MD: Do you remember a session where sweat formed on your brow?
Joe: Quite a few. [laughs] There were a couple of sessions where I had to play some pretty tough mallet parts, for instance, for the movie Mame. It wasn’t so much whether it was a xylophone part or a snare drum part that was difficult. What was hairy about it was the music in general was so difficult, with all kinds of changing meters. When we did The Outlaw Josey Wales and The Wild Bunch with Jerry Fielding, there were so many changing meters. I played timps on The Fugitive, a more current movie, and that was a pretty tough part, again with changing meters all over the place.
When I used to do albums with Toto, originally I would go in there and play tambourine, vibes, a little conga…but all of a sudden, the musicians in the rock bands became very sophisticated. People like Lenny Castro, who is a specialist in certain areas, began to come in. If they want a vibe player, they go out and get Larry Bunker or Emil Richards. Advertisement
I think one of the most pressured moments I ever had was overdubbing for Jeff and David Paich.
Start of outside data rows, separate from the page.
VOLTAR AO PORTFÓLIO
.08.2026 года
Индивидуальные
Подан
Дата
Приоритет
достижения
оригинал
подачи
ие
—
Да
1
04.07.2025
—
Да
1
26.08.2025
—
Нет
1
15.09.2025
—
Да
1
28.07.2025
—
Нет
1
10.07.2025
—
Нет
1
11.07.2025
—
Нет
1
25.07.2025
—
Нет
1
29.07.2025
Guys like that and James Newton Howard are so finicky about the time. If you play on top, they notice it in two seconds. I might think I was right with the click, but they could say I’d have to still hold back. Before Jeff passed away, I overdubbed on “Jake to the Bone.” That tune was in seven, and Jeff wanted me to play muffled bell plates. These are steel plates, and I played them with triangle beaters. Then I had to play tabla on a ballad. Everybody would leave the room and it would be just Jeff and me in the studio until things got pretty tight. Then Paich would walk in, which made it more intense. Those were some pretty scary moments.
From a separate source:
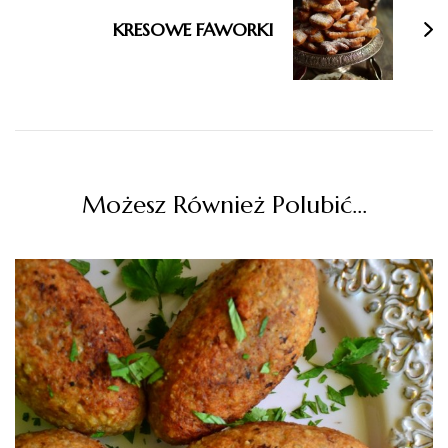
KRESOWE FAWORKI
Możesz Również Polubić…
On the album before that, The Seventh One, we did “Mushanga.” It was rare that they used me on congas, but Jeff wanted me to play congas and squeeze drum on that track. It was a pretty hip rhythm, like an African type of thing. It was just Jeff and me. He wanted to see what it sounded like with congas, so I started playing and he said, “Hey, that’s pretty decent, let’s keep it. I want you to do it.” “You sure you don’t want to wait for Lenny?” “No, no, you do it.”
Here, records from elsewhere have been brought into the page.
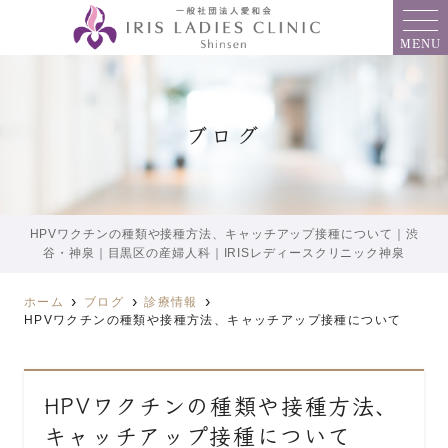
MENU
ブログ
HPVワクチンの種類や接種方法、キャッチアップ接種について｜渋
谷・神泉｜目黒区の産婦人科｜IRISレディースクリニック神泉
ホーム
ブログ
診療情報
HPVワクチンの種類や接種方法、キャッチアップ接種について
HPVワクチンの種類や接種方法、
キャッチアップ接種について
Then there was the night I was doing Blood In and Blood Out with Bill Conti when Jeff passed away. I was playing tabla when the stagehand came over and tapped me on the shoulder and said I needed to call my daughter immediately. I knew something was seriously wrong because he wouldn’t have come over right in the middle of a take. I thought something had happened to my wife—why would my daughter be calling? I went to the phone and came back and explained they had just rushed Jeff to the hospital. The contractor said, “We need one more take on that.” We were so close and it was just a forty-second cue. It was difficult in the respect that I was playing tabla and I had to play with a click track. There wasn’t anything to read except bar lines; I was ad-libbing what he asked for—a hip rhythmic part. So I did one more take and jumped in the car. That was crazy. To be honest with you, I was probably in shock. I didn’t even know what I was doing. Advertisement
MD: Can you think of any lessons—musically or politically—that you’ve learned along the way?
Joe: If you get along with people and don’t have an attitude, you can make it in the business. But you do have to be a great player. Musicians are a commodity. There are guys who get on the phone and hustle themselves. I couldn’t do that, but there’s nothing wrong with being a good competitor. You don’t have to be malicious or step on anybody’s toes while you’re blowing your own horn. Get seen, get to know people, and be the best at what you do.